Recuperados del coronavirus: sin ayuda del gobierno, una familia de Villa Azul salió sola de la enfermedadSociedad 

Recuperados del coronavirus: sin ayuda del gobierno, una familia de Villa Azul salió sola de la enfermedad

Primero cayó Alicia, después su marido Pedro y así, uno a uno, fueron enfermándose sus 8 hijos, de entre 2 y 19 años. Los 10 se infectaron en mayo de coronavirus en Villa Azul, uno de los barrios del conurbano más castigados por la enfermedad. Ellos hicieron todo lo posible para que los atendieran: llamaron a los números de emergencia, pidieron ambulancias, reclamaron hisopados, recurrieron a la policía y se acercaron al hospital de la zona. No hubo caso: nadie los asistió. Infectados, atravesaron días terribles en los que pensaron en morir. Se ayudaron entre ellos. Aunque cueste entenderlo: se recuperaron solos.

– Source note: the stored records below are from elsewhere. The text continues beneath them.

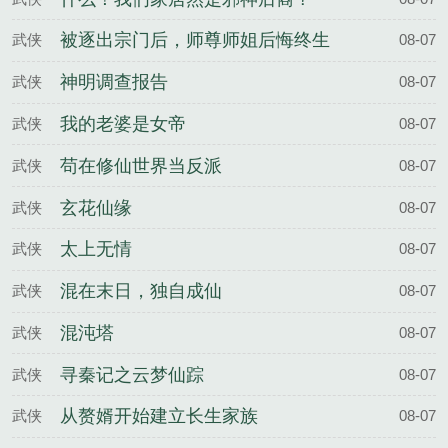
被逐出宗门后，师尊师姐后悔终生
武侠
08-07
神明调查报告
武侠
08-07
我的老婆是女帝
武侠
08-07
苟在修仙世界当反派
武侠
08-07
玄花仙缘
武侠
08-07
太上无情
武侠
08-07
混在末日，独自成仙
武侠
08-07
混沌塔
武侠
08-07
寻秦记之云梦仙踪
武侠
08-07
从赘婿开始建立长生家族
武侠
08-07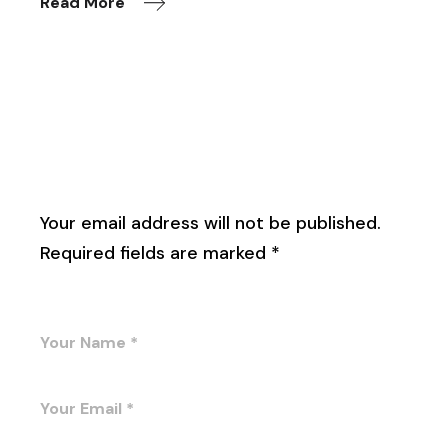
Read More
Leave a Reply
Your email address will not be published.
Required fields are marked
*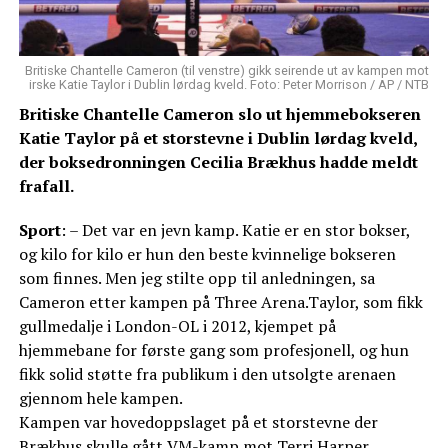
Britiske Chantelle Cameron (til venstre) gikk seirende ut av kampen mot
irske Katie Taylor i Dublin lørdag kveld. Foto: Peter Morrison / AP / NTB
Britiske Chantelle Cameron slo ut hjemmebokseren
Katie Taylor på et storstevne i Dublin lørdag kveld,
der boksedronningen Cecilia Brækhus hadde meldt
frafall.
Sport
: – Det var en jevn kamp. Katie er en stor bokser,
og kilo for kilo er hun den beste kvinnelige bokseren
som finnes. Men jeg stilte opp til anledningen, sa
Cameron etter kampen på Three Arena.Taylor, som fikk
gullmedalje i London-OL i 2012, kjempet på
hjemmebane for første gang som profesjonell, og hun
fikk solid støtte fra publikum i den utsolgte arenaen
gjennom hele kampen.
Kampen var hovedoppslaget på et storstevne der
Brækhus skulle gått VM-kamp mot Terri Harper.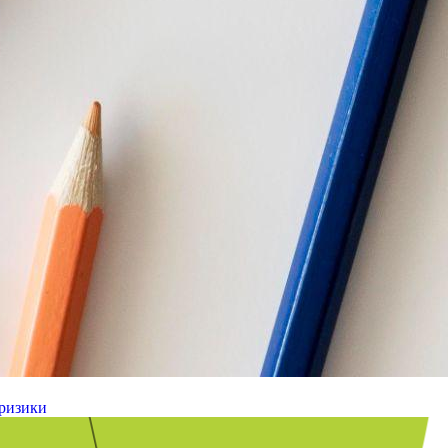
 ризики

Así se lo contaron al periodista Federico Wiemeyer en su sección “Recuperados” de Telenoche. Describieron días desoladores y de desamparo absoluto. Los salvó -aseguraron- la contención, la fuerza familiar y la fe en que iban a poder salir. “No sabemos cómo nos contagiamos. Nos faltaba el aire y no podíamos comer. Había días en los que no nos podíamos dar vuelta en la cama por el dolor de cuerpo y de cabeza. Nos sentimos muy solos y abandonados. Solo nos ayudó un vecino que tiene un comedor en el barrio”, compartió Alicia entre lágrimas.

Pedro también se quebró. Al principio, describió, pensó que era una gripe y, aunque fue empeorando, no quería que los suyos se preocuparan. Hasta que no dio más. Estuvo 15 días mal. “No quería morirme porque tengo a mis hijos chicos. Lo único que pensaba era en la familia y en tratar luchar con lo que podíamos”, avanzó.

Desde el principio, pidieron ayuda a los números de emergencia y centros de salud de la zona presuntamente preparados para asesorar a personas con síntomas y recibir a pacientes enfermos. A ellos los libraron a suerte. En junio, cuando el barrio quedó cerrado por decisión oficial, los hijos mayores salieron a pedir ayuda. “Nos decían que venían y nunca vinieron”, relató una de las hijas de la pareja. “Nos cansamos de pedir el hisopado”, agregó Alicia.

Aferrados a la fe y al apoyo entre todos, zafaron. Alicia le prometió a Dios que si se sanaban, ella iba a empezar a hacer donaciones y ayudar a gente humilde como ella en su provincia, Chaco. Es la misión que sigue ahora. “Es tremendo vivirlo y es tremendo contarlo”, sintetizó el calvario la mujer.